Weil es unsere Bestimmung ist. Seine Antwort war so einfach. Weil es unsere Bestimmung ist. Es sagte alles und auch wieder nichts. Weil es unsere Bestimmung ist. Es legte mein Leben fest und ließ doch soviel Spielraum. Weil es unsere Bestimmung ist. Es gab mir auf eine unerklärliche Weise Trost und machte mich doch gleichzeitig wütend. Weil es unsere Bestimmung ist. Das sagte mir auf eine Art, dass ich nichts hätte an meinem Leben ändern können aber auch, dass meine Zukunft ungewisser denn je war. Weil es unsere Bestimmung ist. Immer wieder halten seine Worte in meinem Geist wieder. Ich begriff es und doch war es ebenso ein Rätsel für mich.

Ich verdrängte diese Ratlosigkeit oder auch gleichzeitig die Erkenntnis aus meinem Kopf, konzentrierte mich für den Moment auf meinen Gegenüber, meinen Bruder, nur um ihn die Frage zu stellen, die ich auch schon von Charlie hatte beantwortet haben wollte, als dieser mich besucht hatte. Ich hatte ihn jedoch nicht gefragt. Ich hatte mich vor der Antwort gefürchtet, aber jetzt wollte ich es wissen. Ethan nickte nur. Das war alles gewesen, was ich gebraucht und mir erhofft hatte. Er hatte ich nie gewollt, seit ich meinen Sohn verlor. Nur einen kleinen Funken Hoffnung, ihn irgendwann wieder in die Arme schließen zu können. Kurz darauf war mein Bruder auch schon verschwunden und ich besaß die Gewissheit, dass er mir verziehen hatte, dass er mir nicht länger die Schuld an der damaligen Tragödie geben würde.

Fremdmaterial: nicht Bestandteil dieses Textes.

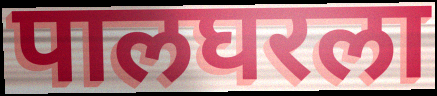
पालघरला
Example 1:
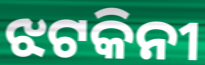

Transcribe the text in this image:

ଝଟକିନୀ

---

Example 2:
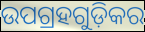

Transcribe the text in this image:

ଉପଗ୍ରହଗୁଡ଼ିକର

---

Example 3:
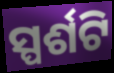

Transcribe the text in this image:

ସ୍ପର୍ଶଟି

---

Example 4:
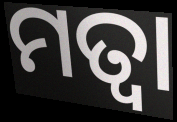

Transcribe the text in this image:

ମତ୍ୱା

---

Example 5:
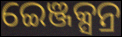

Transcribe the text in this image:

ଇେଞ୍ଜକ୍ସନ୍ର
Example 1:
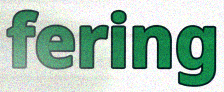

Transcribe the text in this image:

fering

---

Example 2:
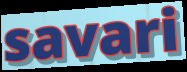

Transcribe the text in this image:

savari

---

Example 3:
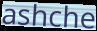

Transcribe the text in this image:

ashche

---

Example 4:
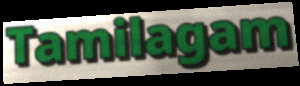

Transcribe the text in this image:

Tamilagam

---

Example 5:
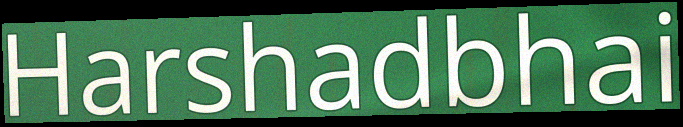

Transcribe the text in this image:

Harshadbhai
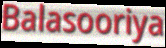
Balasooriya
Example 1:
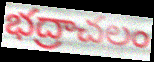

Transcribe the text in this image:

భద్రాచలం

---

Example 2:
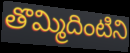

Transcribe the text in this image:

తొమ్మిదింటిని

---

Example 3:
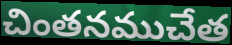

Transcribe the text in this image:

చింతనముచేత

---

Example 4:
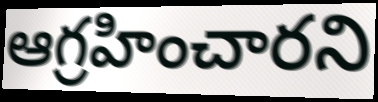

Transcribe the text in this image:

ఆగ్రహించారని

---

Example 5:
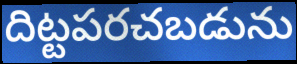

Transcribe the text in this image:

దిట్టపరచబడును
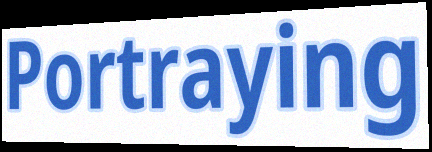
Portraying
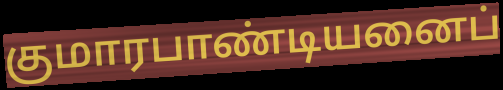
குமாரபாண்டியனைப்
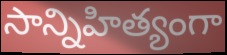
సాన్నిహిత్యంగా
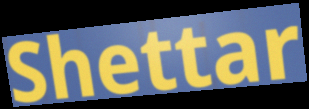
Shettar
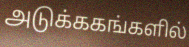
அடுக்ககங்களில்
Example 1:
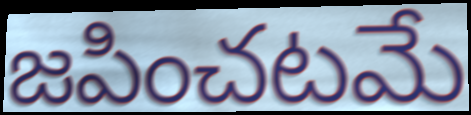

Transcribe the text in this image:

జపించటమే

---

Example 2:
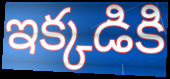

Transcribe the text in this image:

ఇక్కడికి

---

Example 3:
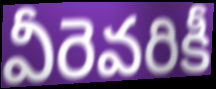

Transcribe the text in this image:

వీరెవరికీ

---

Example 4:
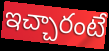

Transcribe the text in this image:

ఇచ్చారంటే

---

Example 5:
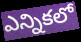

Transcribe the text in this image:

ఎన్నికలో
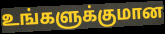
உங்களுக்குமான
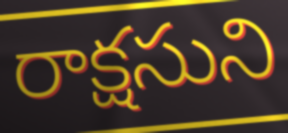
రాక్షసుని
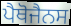
ਪੈਥੋਜੈਨਸ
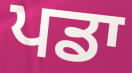
ਪਡਾ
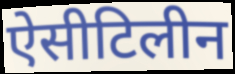
ऐसीटिलीन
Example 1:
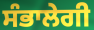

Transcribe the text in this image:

ਸੰਭਾਲੇਗੀ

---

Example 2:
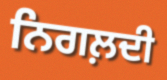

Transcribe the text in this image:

ਨਿਗਲ਼ਦੀ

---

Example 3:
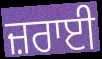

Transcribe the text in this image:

ਜ਼ਰਾਈ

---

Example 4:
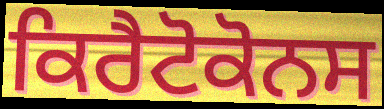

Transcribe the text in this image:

ਕਿਰੈਟੋਕੋਨਸ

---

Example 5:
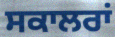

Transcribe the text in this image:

ਸਕਾਲਰਾਂ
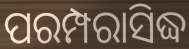
ପରମ୍ପରାସିଦ୍ଧ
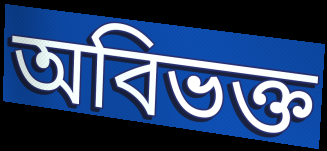
অবিভক্ত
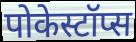
पोकेस्टॉप्स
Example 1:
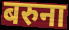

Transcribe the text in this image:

Als ich noch am selben Tag an seinem Haus ankam, saß bereits ein kleines Mädchen auf der untersten Treppenstufe und wartete. Ich stoppte den Wagen und stieg aus. Sie sah mich einfach nur an und einen winzigen Augenblick glaubte ich in ihrem Gesicht die Spur eines Erkennens zu erblicken - einen kleinen Moment des Wissens. Als ich direkt vor ihr stand, erhob sie sich und sah zu mir auf. Sie wusste es. Ich erkannte es in ihren Augen. Ihr war klar, was geschehen war und dass sie nun bei mir bleiben würde. Sie reichte mir wortlos die Hand entgegen, ein leichtes Lächeln legte sich über ihr kindlich engelsgleiches Gesicht. Für einen Sekundenbruchteil glaubte ich meinen Sohn in ihr wieder zu erkennen. Ich ergriff ihre zarte Hand.

Sie verriet mir auf dem Weg zum Auto ihren Namen. Faith. Hoffnung. Genau das war sie. Hoffnung. Dann schwiegen wir. Es war - anders als sonst - eine heilsame Stille, die uns beiden die Zeit gab, uns an die Veränderungen in unserem Leben zu gewöhnen.